Anthrax Information for Cattle Producers
Where is anthrax found?
Anthrax spores occur naturally in the soil of areas historically associated with heavy cattle populations or movement, and where livestock have previously died from the disease. The spores are very hardy, and can survive in the soil for decades. The organism prefers alkaline soils. In addition to Minnesota, anthrax has been reported in other states and Canadian provinces including South Dakota, North Dakota, Texas, Manitoba, Saskatchewan, and Alberta.
How do livestock get anthrax?
Livestock likely ingest spores as they graze and the spores become active once they are inside the animal's body. Excavation and tilling, as well as drought, can also bring spores to the soil surface. In some cases, anthrax may occur after heavy rain or flooding bring spores to the surface. Animal to animal contact does not spread anthrax.
What are the clinical signs of anthrax in livestock?
Often a seemingly healthy animal dies without showing any clinical signs. In the most acute form of the disease, an animal will suddenly stagger, have convulsions and die. Hemorrhage from the mouth, nose and anus are common. Other symptoms include excitement, often followed by depression, fever, trembling, staggering, and difficulty breathing. Horses may show signs of abdominal pain. Pigs and carnivores are more resistant to the disease and may survive infection. These animals may develop swelling in the neck and throat or have gastrointestinal disturbances. Carcasses of animals that die of anthrax decompose rapidly, and rigor mortis is often incomplete or absent.

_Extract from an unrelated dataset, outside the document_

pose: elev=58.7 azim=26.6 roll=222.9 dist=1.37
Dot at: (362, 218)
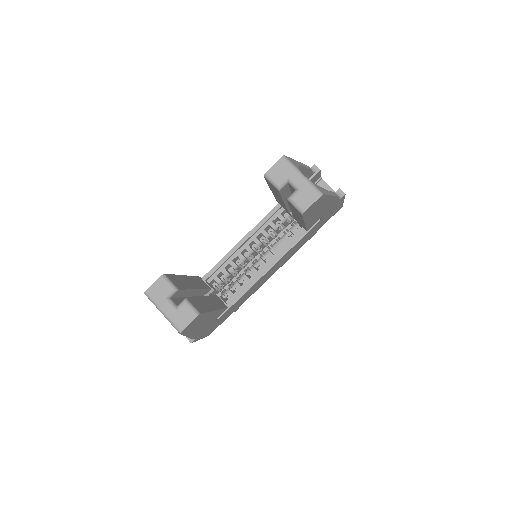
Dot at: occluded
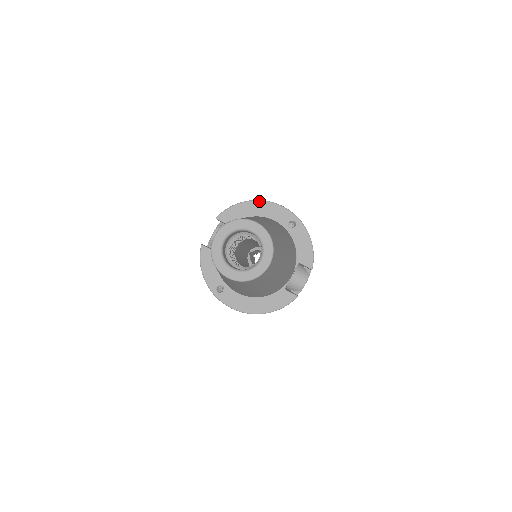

What should I do if I suspect anthrax?
An animal that dies suddenly of unknown causes in anthrax endemic areas should be treated as an anthrax suspect. Do not touch or move the animal. Your veterinarian should investigate the death and collect a blood sample to test for anthrax. A post mortem examination should not be performed as this can release anthrax bacteria into the environment. All suspect and confirmed cases of anthrax will be reported immediately to the Minnesota Board of Animal Health by your veterinarian. The Board of Animal Health will provide guidance on carcass disposal.
Is there a risk that my family or I could contract anthrax?

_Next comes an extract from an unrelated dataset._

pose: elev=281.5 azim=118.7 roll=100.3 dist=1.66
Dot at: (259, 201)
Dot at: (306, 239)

There are several precautions you can take to minimize the risk of contracting anthrax. Any animal that dies suddenly should be considered a potential anthrax case. Consult your veterinarian immediately, and do not touch, move, or dress the animal. If contact with the animal is unavoidable, wear latex gloves and long sleeves. Do not process the animal for home consumption. Though transmission is very rare, even with direct contact, consult your physician if anthrax is confirmed.
What can I do to protect my livestock?
The Minnesota Board of Animal Health recommends that all grazing cattle in northwestern Minnesota be vaccinated for anthrax. Anthrax vaccines are most effective if given in the spring before grazing begins, but do offer protection in the face of an outbreak.
If possible, livestock should not be grazed on previous anthrax sites-particularly if flooding has occurred. Any flooded land in anthrax endemic areas should be considered high risk, and cattle grazing low, wet, or previously flooded land should definitely be vaccinated. Cattle grazing within ten miles of a known anthrax case should also receive high priority for vaccination. Consult your veterinarian for more information on preventing anthrax infection in your herd.
What happens if anthrax is confirmed on my farm?
Once anthrax is confirmed, all animals on the farm are placed under quarantine for 30 days. Carcasses of animals that die should be burned and buried at least six feet deep under the supervision of the Board of Animal Health. Remaining animals should be removed from the infected pasture whenever possible, and vaccinated and treated with long acting penicillin to help prevent further death losses.